Actually, even if you do have a QA department then there’s a case for UAT, because more often than not the QA team will test against written criteria. There are very often criteria which, with the best effort in the world, just don’t get realised or written down at the requirements stage. And in these cases it’s only the end user who can really tell if it’s right.

4. When you lack detailed requirements

Another fairly obvious situation, but if you’ve not had a good bit of customer input at the start of the project, then UAT is going to be even more important later on.

A sales person I worked with once had a cunning plan. We’d already produced an e-commerce site for one of our clients, and he decided to sell a duplicate system to one of their rivals. It was good plan on paper. There was no contractual restriction for us; the new client would get their site at a relatively low cost; they’d get it quicker than usual; and we’d only have to reskin it. The deal was done over a nice lunch.

You can guess what happened in reality. When they saw what we imagined was a near-complete version they wanted some changes. The checkout system wasn’t quite to their liking; their product catalogue didn’t have quite the fields we were expecting; the order placement system didn’t align with what they had internally; and so on. It cost everyone more than they had anticipated and it was delivered later than anyone would have liked.

Certainly this is a strong case for robust specifications — or at least understanding what you’re getting into before you get into it. But it also demonstrates that lack of early information cost us dearly when the information did come along later. We hadn’t made time for UAT, which is why we delivered the final product later than planned. Fortunately for everyone there was no externally-driven deadline. If there had been then we’d have been obliged to deliver something which the client wasn’t happy with.

5. When the inputs to the software are difficult to specify

MediaGuardian.co.ukFinally an example that brings us right to the present.

The current work to refresh the Guardian Unlimited website is much more than applying a lick of paint. We’re also producing new tools for our reporters and new ways they can tell their stories. But telling a news story is not simply a matter of filling in a few boxes and clicking Save. To make a story relevant requires a lot of hard training. To edit an entire news section additionally needs an awful lot of experience and good intuition…

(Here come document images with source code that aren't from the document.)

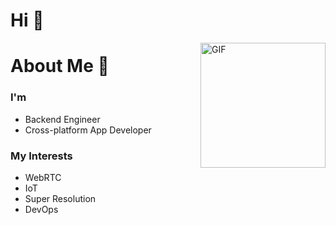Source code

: # Hi 👋

<img width="200" alt="GIF" align="right" src="https://github.com/verycosy/verycosy/blob/master/assets/람쥐썬더.gif">

# About Me 💬

### I'm

- Backend Engineer
- Cross-platform App Developer

### My Interests

- WebRTC
- IoT
- Super Resolution
- DevOps

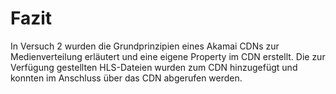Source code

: # Fazit

In Versuch 2 wurden die Grundprinzipien eines Akamai CDNs zur Medienverteilung erläutert und eine eigene Property im CDN erstellt. Die zur Verfügung gestellten HLS-Dateien wurden zum CDN hinzugefügt und konnten im Anschluss über das CDN abgerufen werden.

As I write, MediaGuardian.co.uk is leading with three big stories and a podcast, plus some smaller items headed “More media news”. The stories have between three and six sublinks which indicates the depth of related news that the editor has available. Yet at the same time the Technology section is showcasing six stories, all with a bit of blurb, but only one of which has sublinks (to a video and a gallery). In both cases the editors are using the same system, but the page layout has to balance itself out regardless of the highly variable input.

But though the input is highly variable it is not without bounds. A section would never be showing just one story, and an editor would almost certainly not try to highlight twenty stories and claim they had largely equal weight. The only way to really know the bounds in which the system is supposed to reasonably work is to sit an editor down with the tools and let them lay out pages in response to a real day’s stories. No amount of requirements analysis and QA experience can substitute for a real journalist responding to a real day’s events.

And that’s the beginning…

No mechanism should be applied blindly; there are times when user acceptance testing is more appropriate, and times when it is less appropriate. The important thing is to be aware first that UAT exists, and second that there are criteria which you can apply to assess how valuable it can be.